Elle a juré de ne plus être prise au dépourvu. Au début de l’année 2021, elle a tenu à goûter de nombreux vins naturels, à la recherche d’inspiration pour ce qu’elle a appelé les Vins du Plan B si elle était à nouveau confrontée aux incendies.
“Je voulais attendre avec impatience la promesse du nouveau millésime et la satisfaction dans la création de nouveaux vins”, a-t-elle déclaré. “Ce n’est peut-être pas ce à quoi je m’attendais, mais je voulais avoir cette liberté de jouer et être satisfait à la fin plutôt que d’être aussi déçu.”
Ses autres 2021 improvisés, tous avec l’appellation Californie, incluent Cannonball, un mélange inhabituel de carignan et de grüner veltliner avec des cuillerées de chardonnay, de grenache blanc et de vermentino de Mendocino, Monterey et El Dorado, brillant, fruité et salé, le tout tricoté avec un fil de tanin, pour 36 $ ; un pétillant naturel léger et agréable fait de Monterey grüner veltliner et de chardonnay d’Anderson Valley pour 40 $; et Skinny Dip, pour 36 $, qui nécessite un peu d’explication.
Après avoir fait la cuvée d’Isabel, qui est entrée dans son Gris Gris, Mme Rogers Brandt a pris le marc – le résidu de pulpe, de peaux, de tiges et de graines laissé par le processus de vinification – et l’a mis dans une cuve en argile. Elle l’a ensuite rempli d’un rosé de grenache noir d’El Dorado et les a laissés reposer ensemble pendant 12 jours. Le résultat était un rosé foncé qui était délicieux, lumineux et vif.
“C’était tellement bon que je vais le refaire”, a-t-elle déclaré. « Pendant la récolte, je pensais que j’allais perdre mon entreprise. Je ne savais pas si je pouvais payer mon peuple. Et j’adore ces vins.
Non pas que Donkey & Goat ne fasse que des assemblages entre appellations. Il a fait quelques rouges de vignoble unique à partir de raisins que Mme Rogers Brandt a pu faire passer à travers la communauté qu’elle a développée au fil des ans, y compris un pinot meunier brillant de la vallée de la rivière russe et un vin extraordinaire et délicieusement épicé d’une variété pratiquement inconnue. , cabernet pfeffercultivé à Siletto Family Vineyards dans le comté de San Benito.

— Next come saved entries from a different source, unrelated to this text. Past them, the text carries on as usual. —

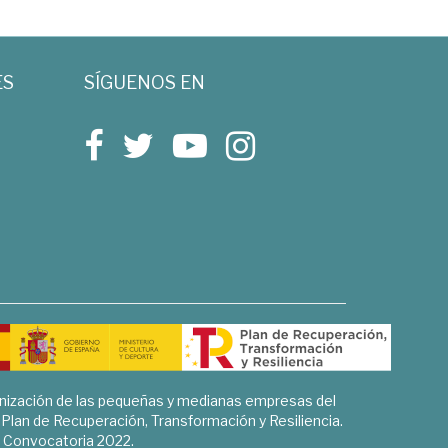
ES
SÍGUENOS EN
rnización de las pequeñas y medianas empresas del
l Plan de Recuperación, Transformación y Resiliencia.
Convocatoria 2022.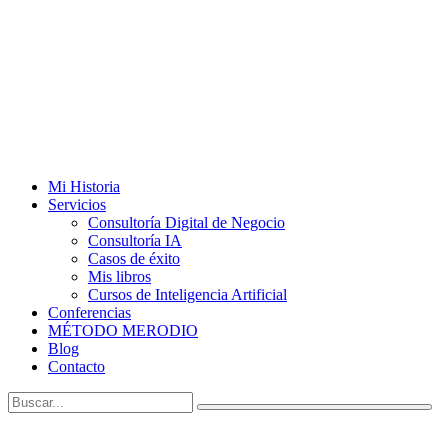
Mi Historia
Servicios
Consultoría Digital de Negocio
Consultoría IA
Casos de éxito
Mis libros
Cursos de Inteligencia Artificial
Conferencias
MÉTODO MERODIO
Blog
Contacto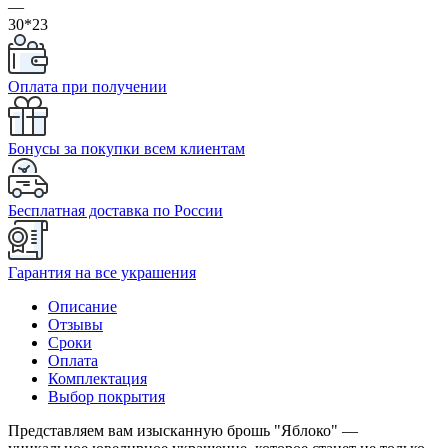
—
30*23
Оплата при получении
Бонусы за покупки всем клиентам
Бесплатная доставка по России
Гарантия на все украшения
Описание
Отзывы
Сроки
Оплата
Комплектация
Выбор покрытия
Представляем вам изысканную брошь "Яблоко" —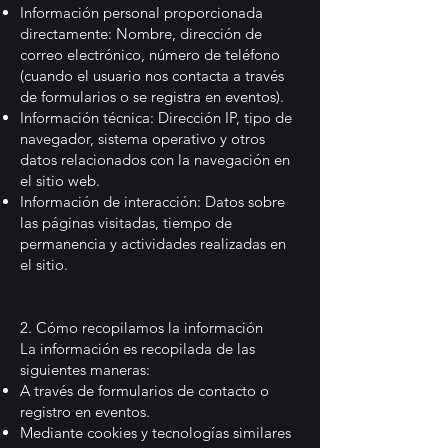
Información personal proporcionada
directamente: Nombre, dirección de
correo electrónico, número de teléfono
(cuando el usuario nos contacta a través
de formularios o se registra en eventos).
Información técnica: Dirección IP, tipo de
navegador, sistema operativo y otros
datos relacionados con la navegación en
el sitio web.
Información de interacción: Datos sobre
las páginas visitadas, tiempo de
permanencia y actividades realizadas en
el sitio.
2. Cómo recopilamos la información
La información es recopilada de las
siguientes maneras:
A través de formularios de contacto o
registro en eventos.
Mediante cookies y tecnologías similares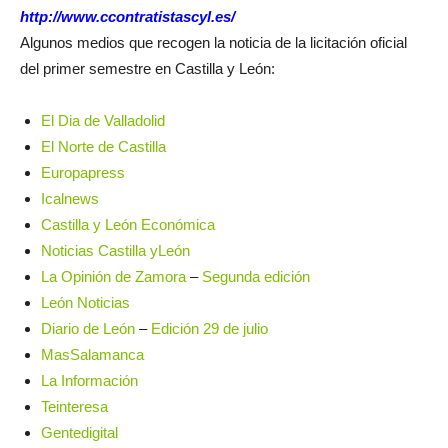
http://www.ccontratistascyl.es/
Algunos medios que recogen la noticia de la licitación oficial
del primer semestre en Castilla y León:
El Dia de Valladolid
El Norte de Castilla
Europapress
Icalnews
Castilla y León Económica
Noticias Castilla yLeón
La Opinión de Zamora
–
Segunda edición
León Noticias
Diario de León
–
Edición 29 de julio
MasSalamanca
La Información
Teinteresa
Gentedigital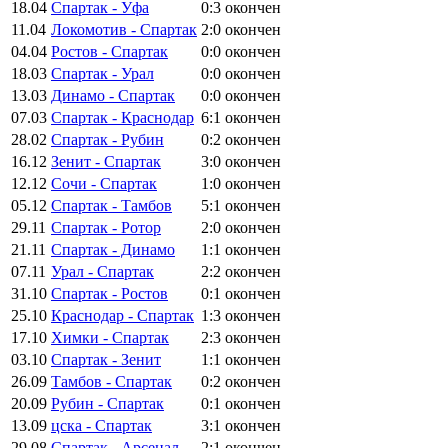
18.04
Спартак - Уфа
0:3
окончен
11.04
Локомотив - Спартак
2:0
окончен
04.04
Ростов - Спартак
0:0
окончен
18.03
Спартак - Урал
0:0
окончен
13.03
Динамо - Спартак
0:0
окончен
07.03
Спартак - Краснодар
6:1
окончен
28.02
Спартак - Рубин
0:2
окончен
16.12
Зенит - Спартак
3:0
окончен
12.12
Сочи - Спартак
1:0
окончен
05.12
Спартак - Тамбов
5:1
окончен
29.11
Спартак - Ротор
2:0
окончен
21.11
Спартак - Динамо
1:1
окончен
07.11
Урал - Спартак
2:2
окончен
31.10
Спартак - Ростов
0:1
окончен
25.10
Краснодар - Спартак
1:3
окончен
17.10
Химки - Спартак
2:3
окончен
03.10
Спартак - Зенит
1:1
окончен
26.09
Тамбов - Спартак
0:2
окончен
20.09
Рубин - Спартак
0:1
окончен
13.09
цска - Спартак
3:1
окончен
29.08
Спартак - Арсенал
2:1
окончен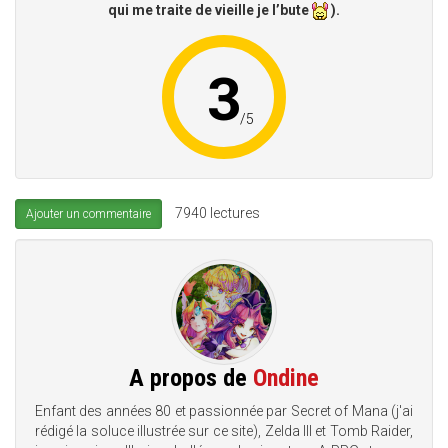
qui me traite de vieille je l’bute
).
3
/
5
7940 lectures
Ajouter un commentaire
A propos de
Ondine
Enfant des années 80 et passionnée par Secret of Mana (j'ai
rédigé la soluce illustrée sur ce site), Zelda III et Tomb Raider,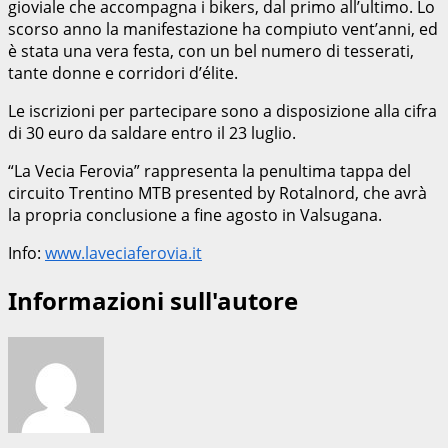
gioviale che accompagna i bikers, dal primo all’ultimo. Lo
scorso anno la manifestazione ha compiuto vent’anni, ed
è stata una vera festa, con un bel numero di tesserati,
tante donne e corridori d’élite.
Le iscrizioni per partecipare sono a disposizione alla cifra
di 30 euro da saldare entro il 23 luglio.
“La Vecia Ferovia” rappresenta la penultima tappa del
circuito Trentino MTB presented by Rotalnord, che avrà
la propria conclusione a fine agosto in Valsugana.
Info:
www.laveciaferovia.it
Informazioni sull'autore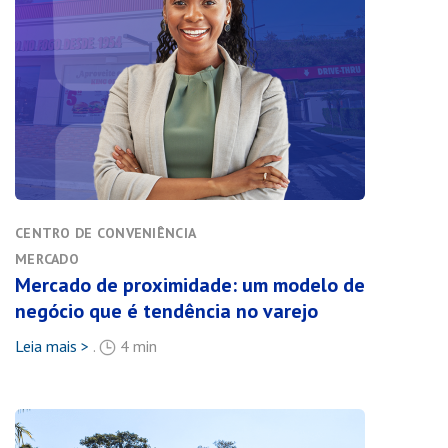
CENTRO DE CONVENIÊNCIA
MERCADO
Mercado de proximidade: um modelo de
negócio que é tendência no varejo
Leia mais >
.
4 min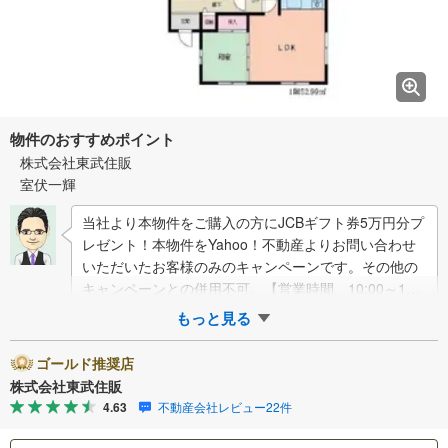
物件のおすすめポイント
株式会社東武住販
室伏一輝
当社より本物件をご購入の方にJCBギフト券5万円分プ
レゼント！本物件をYahoo！不動産よりお問い合わせ
いただいたお客様のみのキャンペーンです。その他の
キャンペーンとの併用不可。【営業時間 10:00～18:0
0】この時間帯はお電…
もっと見る
ゴールド推奨店
株式会社東武住販
4.63
不動産会社レビュー22件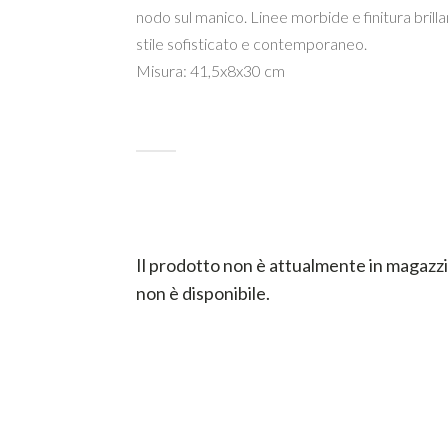
nodo sul manico. Linee morbide e finitura brill
stile sofisticato e contemporaneo.
Misura: 41,5x8x30 cm
ESTERNO
Il prodotto non è attualmente in magazz
INTERNO
non è disponibile.
COD:
ARBS0006
Categorie:
Borse
,
Nalì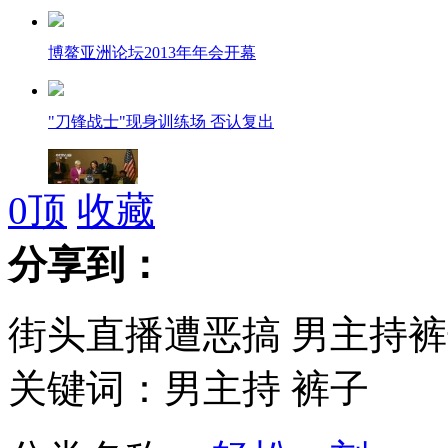
博鳌亚洲论坛2013年年会开幕
"刀锋战士"现身训练场 否认复出
0
顶
收藏
美国康州签署严格控枪新法案
分享到：
街头直播遭恶搞 男主持
我国目前已确诊共14例H7N9禽流感疫情
关键词：男主持 裤子
举办博鳌亚洲论坛 经费从何而来？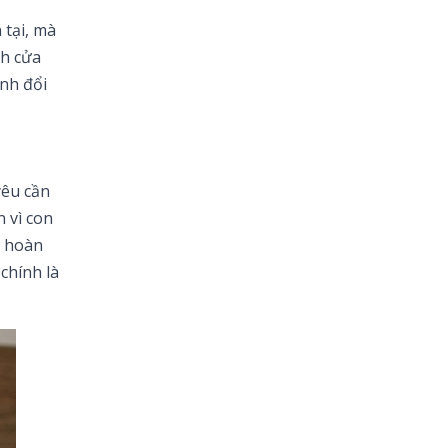
 tại, mà
nh cửa
ảnh đổi
yêu cần
 vì con
n hoàn
chính là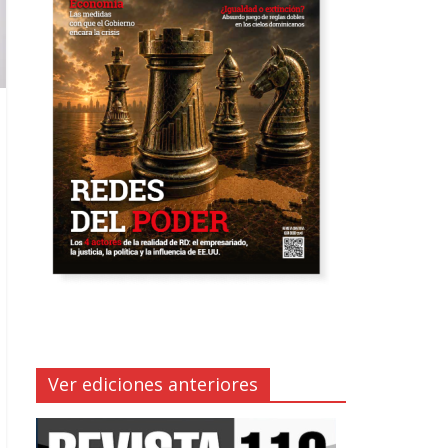
Ver ediciones anteriores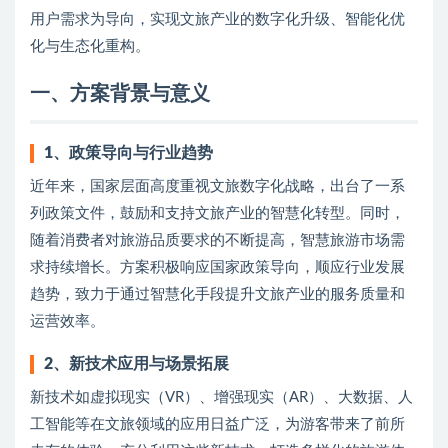
用户需求为导向，实现文旅产业的数字化升级、智能化优
化与生态化重构。
一、方案背景与意义
1、
政策导向与行业趋势
近年来，国家层面高度重视文旅数字化战略，出台了一系
列政策文件，鼓励和支持文旅产业的智慧化转型。同时，
随着消费者对旅游品质要求的不断提高，智慧旅游市场需
求持续增长。方案积极响应国家政策导向，顺应行业发展
趋势，致力于通过智慧化手段提升文旅产业的服务质量和
运营效率。
2、
新技术应用与场景拓展
新技术如虚拟现实（VR）、增强现实（AR）、大数据、人
工智能等在文旅领域的应用日益广泛，为游客带来了前所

L’expérience de 2021, a-t-elle dit, lui a donné la confiance nécessaire pour faire face à tous les rebondissements que le changement climatique apportera sûrement à l’avenir.
« Écoutez, ça ne va nulle part », dit-elle. «Nous avons tous une crise existentielle. Nous devons trouver un moyen de créer et de trouver du plaisir à faire du vin.